This is an important question and one that you need to ask yourself.
Last week this article was released about a faculty researcher at University of North Carolina at Chapel Hill.
The article describes how the University recently found out that a machine that stored 180,000 social security numbers (used for research) was compromised back in 2007. The University is now hanging out the researcher to dry and not claiming any fault of their own. There is no report yet on what is happening with the programmer/system admin that she hired to maintain the system.
One thing I have tried to stress in the numerous talks and courses I have done on security is that developers should consider the possibility that they could be held responsible if their application gets hacked.
So whose responsibility is it to make sure your systems are secure? UNC seems to think it was the researchers responsibility. The critics of UNC's decision to punish the researcher feel that it was a "Systemic institutional failure", which, to me, translates to, "There was not a process in place to ensure that research data was secured, so it is the system's fault".
I suspect the blame should fall on both sides.
A lot of REALLY stupid things happened here. Let's see how many we can find.
- A researcher was allowed to store sensitive patient information on a machine that she controlled with the help of an unqualified administrator
- No vetting of the researchers or administrators abilities to secure a computer was done
- The SSNs were (I am assuming) stored in plaintext on the machine
- The machine was connected to the Internet
- SSN's were collected instead of some other unique ID (I am assuming that storing SSNs was not strictly needed)

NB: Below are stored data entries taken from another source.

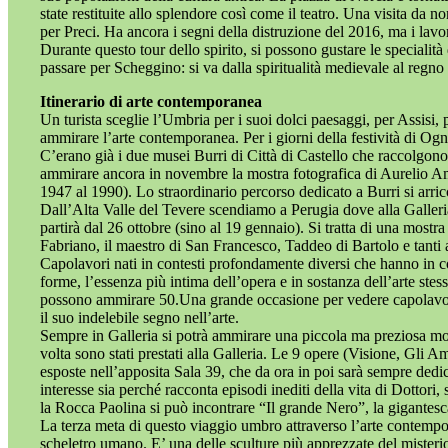
state restituite allo splendore così come il teatro. Una visita da 
per Preci. Ha ancora i segni della distruzione del 2016, ma i lavor
Durante questo tour dello spirito, si possono gustare le specialità
passare per Scheggino: si va dalla spiritualità medievale al regno
Itinerario di arte contemporanea
Un turista sceglie l’Umbria per i suoi dolci paesaggi, per Assisi
ammirare l’arte contemporanea. Per i giorni della festività di Ogn
C’erano già i due musei Burri di Città di Castello che raccolgono 
ammirare ancora in novembre la mostra fotografica di Aurelio Am
1947 al 1990). Lo straordinario percorso dedicato a Burri si arri
Dall’Alta Valle del Tevere scendiamo a Perugia dove alla Galleri
partirà dal 26 ottobre (sino al 19 gennaio). Si tratta di una most
Fabriano, il maestro di San Francesco, Taddeo di Bartolo e tanti
Capolavori nati in contesti profondamente diversi che hanno in co
forme, l’essenza più intima dell’opera e in sostanza dell’arte ste
possono ammirare 50.Una grande occasione per vedere capolavori s
il suo indelebile segno nell’arte.
Sempre in Galleria si potrà ammirare una piccola ma preziosa most
volta sono stati prestati alla Galleria. Le 9 opere (Visione, Gl
esposte nell’apposita Sala 39, che da ora in poi sarà sempre dedi
interesse sia perché racconta episodi inediti della vita di Dottor
la Rocca Paolina si può incontrare “Il grande Nero”, la gigantesca
La terza meta di questo viaggio umbro attraverso l’arte contemp
scheletro umano. E’ una delle sculture più apprezzate del misterios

There could be other stupid things, what do you think?
From this story I see two HUGE lessons that we developers and system admins should take away from this (not counting those taken from the list above):
- You could be blamed for a breach that happens with your application/server. Take care with your applications. Plan your security from the start. And go fix your legacy applications.
- It could be YEARS before you discover a breach. They can happen without you EVER finding out. What may seem secure now maybe not be. Keep records of your efforts. Show due diligence in your security practice. Show that you may every reasonable effort "at the time" to make your application secure. And keep management informed of what you are doing. If, 4 years from now, they find out that back in 2011 you were breached, you can show your records and demonstrate that you did what you were supposed to do.